A l'inverse une autre chanson de Fairouz qui cette fois est plutôt polyphonique -ya zairi fi al hawa-


N'ayant pas accordé bp d'intérêt à la polyphonie les instruments de musique arabe sont donc des instruments à composition monophonique tels que la flûte, le monocorde et la percussion. Même les instruments pouvant sembler polyphoniques, n’empêche pas de jouer une musique monophonique, l'exemple le plus parlant est le Luth. Malgré ces nombreuses cordes, il se joue de manière monophonique. Quand le violen a été introduit dans la gamme des instruments de musique utilisée par les musiciens arabes, il n'a posé aucun problème tout simplement parce que c'est un instrument sans frètes. Il permet d'ailleurs de jouer n'importe quelle musique. En revanche, la guitare a posé problème. C'est ce qui fait qu'elle n'existe pratiquement pas dans les orchestres arabes. Mon frère m'a raconté que quand ils voulaient jouer de la musique orientale avec une guitare il fallait utiliser un "outil", en l'occurrence une "allumette" collée avec du scotch pour retrouver ce fameux 1/2 ton qu'on retrouve pas chez les occidentaux. Idem pour le piano, je veux dire qu'il n'est pas si répandu dans les ochestres arabes. Il est d'ailleurs amusant d'observer le pianiste dans une orchestre de "At-tarabe Al Andaloussi" (la musique andalouse), quand il y est bien évidemment, il joue presque avec deux doigts ! Il ne peut bien évidemment pas profiter de toute la gamme qu'offre le piano. A signaler que la musique andalouse ne compte pas de 1/2 ton comme les autres genres de la musique arabe.

(*) dans ce billet je parlais de musique orientale et non seulement de musique arabe car la musique perce et turque se sont mélangées à d'autres genres arabes et ont donné lieu à un mélange utilisé par les musiciens de toutes cette région.
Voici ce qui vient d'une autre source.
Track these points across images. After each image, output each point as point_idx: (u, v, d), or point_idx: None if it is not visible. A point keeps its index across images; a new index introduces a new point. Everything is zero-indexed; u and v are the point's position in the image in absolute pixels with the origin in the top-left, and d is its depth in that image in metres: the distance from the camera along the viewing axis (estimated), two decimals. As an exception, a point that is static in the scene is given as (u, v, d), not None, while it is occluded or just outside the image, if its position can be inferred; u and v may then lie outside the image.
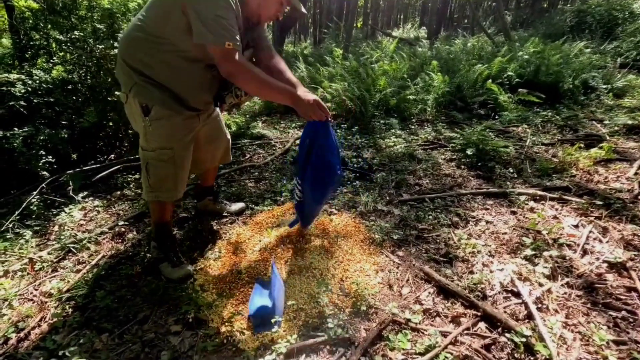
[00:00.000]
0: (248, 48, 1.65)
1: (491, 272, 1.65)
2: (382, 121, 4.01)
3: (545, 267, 1.61)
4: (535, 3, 16.94)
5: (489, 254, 1.78)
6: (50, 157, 2.61)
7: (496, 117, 3.97)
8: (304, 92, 1.50)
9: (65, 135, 2.55)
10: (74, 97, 2.96)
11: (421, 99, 4.32)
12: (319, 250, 1.86)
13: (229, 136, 2.11)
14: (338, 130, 3.94)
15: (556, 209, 2.16)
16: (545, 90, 4.34)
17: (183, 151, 1.66)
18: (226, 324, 1.43)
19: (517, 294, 1.49)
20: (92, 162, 3.09)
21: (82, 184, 2.77)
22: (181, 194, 1.78)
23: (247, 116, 4.82)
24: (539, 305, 1.41)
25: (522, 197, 2.26)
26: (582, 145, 2.88)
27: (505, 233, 1.96)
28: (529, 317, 1.36)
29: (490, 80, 4.19)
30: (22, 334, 1.45)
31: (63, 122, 2.96)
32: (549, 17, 11.46)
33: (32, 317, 1.53)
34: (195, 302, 1.55)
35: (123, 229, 2.20)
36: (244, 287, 1.65)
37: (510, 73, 4.51)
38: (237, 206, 2.35)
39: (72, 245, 1.99)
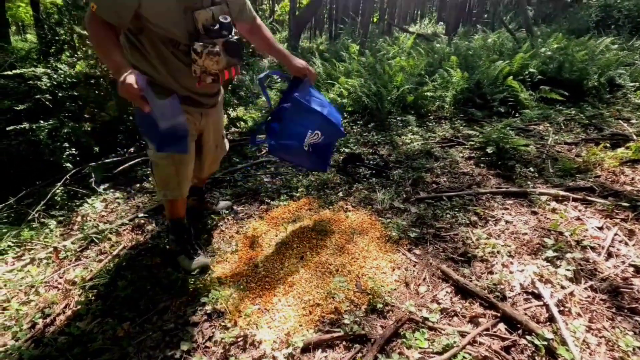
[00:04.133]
0: (215, 4, 1.44)
1: (511, 272, 1.62)
2: (398, 118, 3.97)
3: (568, 270, 1.57)
4: (559, -2, 16.38)
5: (508, 254, 1.74)
6: (74, 149, 2.68)
7: (517, 114, 3.87)
8: (128, 74, 1.25)
9: (89, 129, 2.61)
10: (96, 92, 3.03)
11: (439, 96, 4.25)
12: (335, 247, 1.86)
13: (227, 148, 2.07)
14: (354, 127, 3.93)
15: (579, 210, 2.09)
16: (569, 88, 4.21)
17: None
18: (243, 316, 1.45)
19: (538, 296, 1.46)
20: (113, 155, 3.16)
21: (103, 176, 2.85)
22: (186, 193, 1.76)
23: (263, 111, 4.84)
24: (561, 308, 1.38)
25: (544, 197, 2.20)
26: (608, 145, 2.79)
27: (526, 233, 1.91)
28: (551, 319, 1.33)
29: (511, 77, 4.08)
30: (48, 320, 1.51)
31: (85, 116, 3.04)
32: (572, 12, 11.08)
33: (57, 304, 1.58)
34: (212, 294, 1.57)
35: (142, 221, 2.25)
36: (261, 280, 1.66)
37: (532, 70, 4.39)
38: (223, 204, 2.36)
39: (95, 235, 2.05)
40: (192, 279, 1.70)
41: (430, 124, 3.83)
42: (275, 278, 1.67)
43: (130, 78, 1.23)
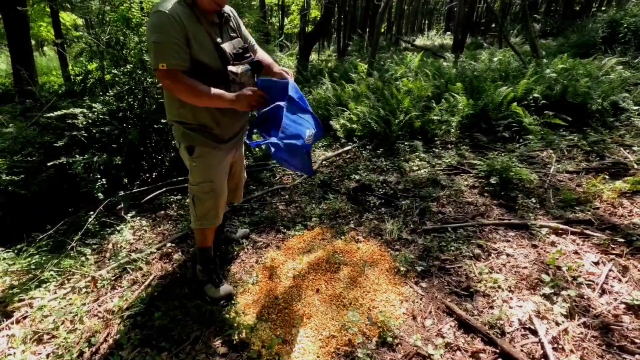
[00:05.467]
0: (231, 39, 1.74)
1: (510, 308, 1.76)
2: (406, 143, 4.14)
3: (563, 306, 1.70)
4: (567, 9, 16.49)
5: (508, 289, 1.89)
6: (104, 180, 2.91)
7: (521, 140, 4.01)
8: (237, 95, 1.60)
9: (119, 162, 2.83)
10: (124, 125, 3.27)
11: (445, 120, 4.41)
12: (348, 279, 2.03)
13: (245, 176, 2.33)
14: (364, 152, 4.10)
15: (577, 244, 2.23)
16: (573, 112, 4.33)
17: (220, 183, 1.90)
18: (266, 347, 1.62)
19: (535, 332, 1.60)
20: (138, 182, 3.39)
21: (130, 204, 3.07)
22: (221, 220, 2.01)
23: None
24: (555, 345, 1.52)
25: (544, 230, 2.34)
26: (607, 177, 2.91)
27: (526, 267, 2.05)
28: (545, 357, 1.47)
29: (515, 103, 4.22)
30: (93, 349, 1.69)
31: (113, 146, 3.28)
32: (580, 25, 11.18)
33: (99, 333, 1.77)
34: (238, 325, 1.75)
35: (170, 250, 2.45)
36: (281, 312, 1.83)
37: (536, 95, 4.52)
38: (241, 233, 2.56)
39: (127, 265, 2.25)
40: (219, 309, 1.88)
41: (437, 150, 3.98)
42: (294, 310, 1.84)
43: (247, 90, 1.60)
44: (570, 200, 2.68)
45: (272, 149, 1.60)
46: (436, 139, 4.25)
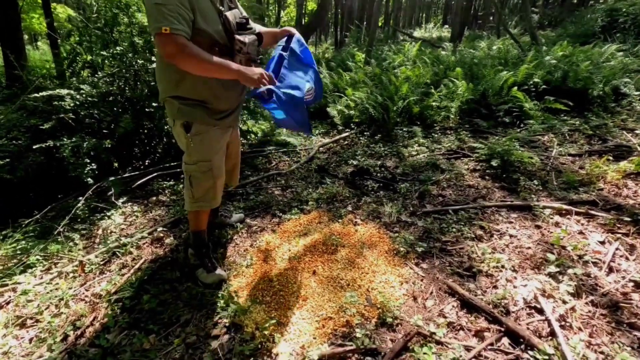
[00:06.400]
0: (232, 8, 1.68)
1: (515, 287, 1.69)
2: (404, 129, 4.06)
3: (570, 285, 1.64)
4: (565, 0, 16.37)
5: (512, 269, 1.82)
6: (94, 164, 2.81)
7: (521, 125, 3.93)
8: (245, 68, 1.53)
9: (109, 145, 2.73)
10: (114, 108, 3.17)
11: (444, 106, 4.33)
12: (345, 261, 1.95)
13: (239, 158, 2.24)
14: (361, 138, 4.02)
15: (582, 224, 2.16)
16: (574, 97, 4.25)
17: (218, 162, 1.82)
18: (260, 329, 1.54)
19: (541, 311, 1.53)
20: (130, 168, 3.29)
21: (121, 190, 2.98)
22: (219, 202, 1.93)
23: (272, 122, 4.95)
24: (562, 323, 1.45)
25: (547, 211, 2.27)
26: (611, 158, 2.84)
27: (529, 248, 1.99)
28: (552, 334, 1.40)
29: (516, 88, 4.14)
30: (78, 332, 1.61)
31: (104, 131, 3.18)
32: (579, 16, 11.07)
33: (86, 317, 1.69)
34: (231, 307, 1.67)
35: (161, 234, 2.36)
36: (276, 294, 1.76)
37: (537, 80, 4.44)
38: (236, 217, 2.48)
39: (117, 249, 2.16)
40: (211, 293, 1.80)
41: (436, 135, 3.90)
42: (290, 292, 1.76)
43: (255, 69, 1.54)
44: (574, 182, 2.61)
45: (272, 106, 1.56)
46: (435, 125, 4.17)
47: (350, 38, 11.17)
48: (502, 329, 1.44)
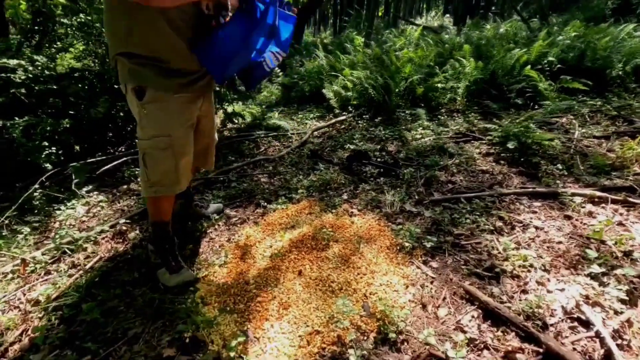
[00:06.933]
0: None
1: (549, 292, 1.35)
2: (407, 111, 3.70)
3: (620, 289, 1.30)
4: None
5: (543, 268, 1.48)
6: (54, 148, 2.46)
7: (535, 106, 3.57)
8: None
9: (67, 125, 2.38)
10: (84, 86, 2.80)
11: (450, 87, 3.96)
12: (339, 259, 1.61)
13: (216, 137, 1.88)
14: (360, 121, 3.66)
15: (620, 214, 1.82)
16: (591, 77, 3.88)
17: (182, 139, 1.47)
18: (228, 347, 1.21)
19: (587, 324, 1.19)
20: (100, 153, 2.94)
21: (88, 178, 2.62)
22: (184, 186, 1.58)
23: (263, 106, 4.59)
24: (619, 342, 1.11)
25: (577, 199, 1.92)
26: (644, 139, 2.49)
27: (561, 242, 1.64)
28: (608, 357, 1.07)
29: (529, 67, 3.77)
30: (1, 349, 1.28)
31: (70, 112, 2.81)
32: (585, 1, 10.62)
33: (12, 330, 1.36)
34: (193, 318, 1.33)
35: (125, 227, 2.02)
36: (251, 300, 1.42)
37: (551, 58, 4.06)
38: (213, 208, 2.12)
39: (67, 246, 1.82)
40: (172, 299, 1.46)
41: (442, 118, 3.55)
42: (269, 298, 1.42)
43: None
44: (604, 166, 2.26)
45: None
46: (440, 107, 3.81)
47: (350, 24, 10.72)
48: (541, 350, 1.10)
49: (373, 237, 1.77)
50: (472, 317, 1.28)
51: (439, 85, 3.94)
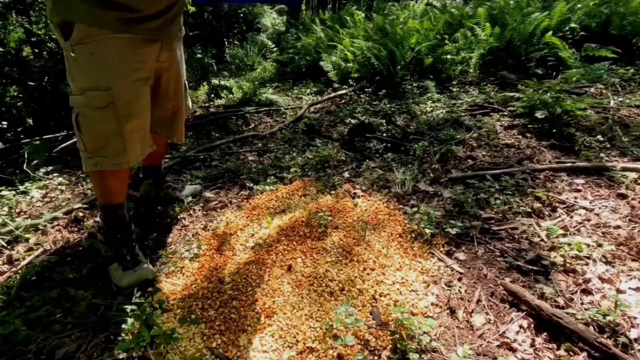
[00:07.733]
0: None
1: (619, 292, 1.02)
2: (414, 84, 3.32)
3: None
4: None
5: (604, 260, 1.14)
6: (5, 123, 2.10)
7: (558, 76, 3.18)
8: None
9: (15, 93, 2.01)
10: (40, 52, 2.42)
11: (461, 58, 3.56)
12: (339, 251, 1.27)
13: (190, 104, 1.52)
14: (362, 95, 3.28)
15: (687, 192, 1.47)
16: (617, 46, 3.48)
17: (127, 94, 1.11)
18: (188, 373, 0.88)
19: (685, 338, 0.86)
20: (66, 130, 2.58)
21: (49, 158, 2.28)
22: (136, 159, 1.22)
23: (256, 82, 4.20)
24: None
25: (631, 175, 1.57)
26: (697, 106, 2.13)
27: (619, 227, 1.30)
28: None
29: (550, 33, 3.37)
30: None
31: (30, 83, 2.43)
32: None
33: None
34: (146, 330, 1.00)
35: (82, 214, 1.68)
36: (225, 305, 1.08)
37: (573, 25, 3.66)
38: (189, 190, 1.78)
39: (3, 237, 1.48)
40: (123, 302, 1.12)
41: (454, 90, 3.17)
42: (247, 302, 1.09)
43: None
44: (652, 137, 1.91)
45: None
46: (452, 79, 3.42)
47: (349, 5, 10.18)
48: (632, 380, 0.77)
49: (381, 222, 1.43)
50: (521, 327, 0.95)
51: (449, 56, 3.55)
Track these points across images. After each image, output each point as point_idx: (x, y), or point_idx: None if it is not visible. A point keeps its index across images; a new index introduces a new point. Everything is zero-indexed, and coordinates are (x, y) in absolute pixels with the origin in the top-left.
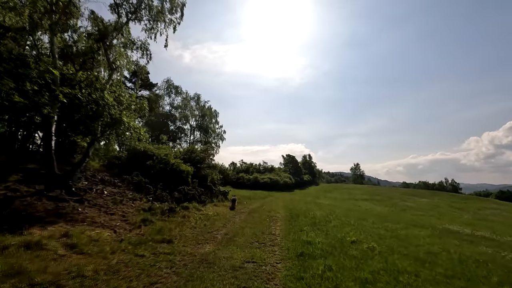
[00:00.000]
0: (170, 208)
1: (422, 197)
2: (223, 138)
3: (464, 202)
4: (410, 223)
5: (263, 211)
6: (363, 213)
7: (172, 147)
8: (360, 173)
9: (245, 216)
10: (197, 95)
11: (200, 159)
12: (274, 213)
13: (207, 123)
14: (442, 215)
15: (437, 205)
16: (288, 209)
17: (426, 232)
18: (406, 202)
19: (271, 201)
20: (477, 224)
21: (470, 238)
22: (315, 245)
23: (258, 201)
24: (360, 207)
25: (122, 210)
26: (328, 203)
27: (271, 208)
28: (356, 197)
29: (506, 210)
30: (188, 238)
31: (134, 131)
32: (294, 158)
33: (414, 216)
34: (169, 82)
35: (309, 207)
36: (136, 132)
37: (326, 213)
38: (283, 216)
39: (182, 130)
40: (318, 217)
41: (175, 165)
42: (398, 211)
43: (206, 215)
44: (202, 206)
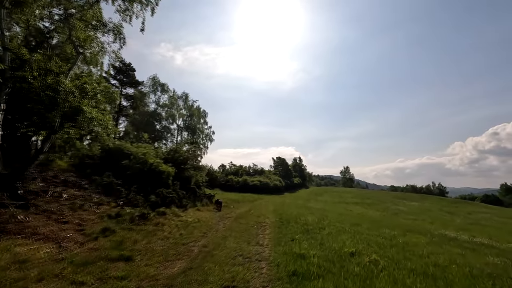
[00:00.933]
0: (142, 214)
1: (412, 200)
2: (211, 139)
3: (455, 206)
4: (405, 229)
5: (251, 216)
6: (356, 217)
7: (156, 147)
8: (350, 177)
9: (231, 222)
10: (185, 94)
11: (183, 160)
12: (263, 218)
13: (195, 123)
14: (434, 219)
15: (428, 209)
16: (278, 214)
17: (424, 239)
18: (397, 205)
19: (260, 204)
20: (472, 229)
21: (470, 245)
22: (309, 260)
23: (247, 204)
24: (351, 211)
25: (80, 217)
26: (319, 207)
27: (260, 213)
28: (347, 201)
29: (496, 214)
30: (155, 253)
31: (99, 123)
32: (285, 161)
33: (408, 221)
34: (155, 79)
35: (300, 211)
36: (101, 125)
37: (319, 218)
38: (272, 222)
39: (168, 129)
40: (310, 223)
41: (154, 165)
42: (390, 215)
43: (185, 222)
44: (182, 211)
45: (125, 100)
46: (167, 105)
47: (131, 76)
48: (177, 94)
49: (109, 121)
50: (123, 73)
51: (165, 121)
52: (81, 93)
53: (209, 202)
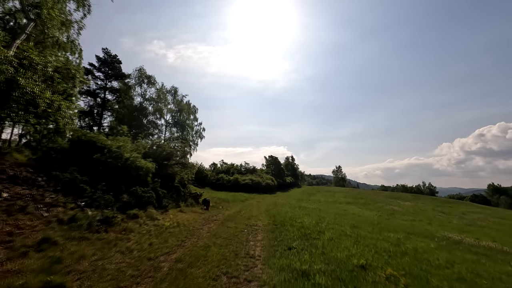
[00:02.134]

Leur apport était tel que parler de musique arabe tout court aurait été d'un manque d'honnêteté intellectuelle sans commune mesure !

PS 1 : je voulais parler de Fairouz et Oum Kaltoum mais n'ayant pas voulu rendre ce billet encore plus long qu'il ne l'est déjà, je le ferai ultérieurement. Idem pour le Malhoun et la musique andalouse, j'aurais aimé les aborder plus en détails. Deux genres musicaux que j'affectionne particuliérement. Le premier marocain et le second devenu par addoption maghrébin.

PS 2 : pour ceux qui s'intéressent à la musique orientale et à la polyphonie, je vous recommande vivement les deux CD de Marcel Khalifa "Concerto Al Andalous" et "Sharq".

Pour écouter Taqasim revoici le lien.  

Je viens de me rappeler du luthiste marocain Idriss El Maloumi. J'avais posté l'été dernier l'un de ses morceaux qu'il joue avec une seule main. Extra. Il y a aussi une reprise d'une chanson très connue de Oum Kaltoum par de Naseer Chamma qu'il joue avec une seule main. Cette reprise s'intitule "يد تغني" (une main qui chante).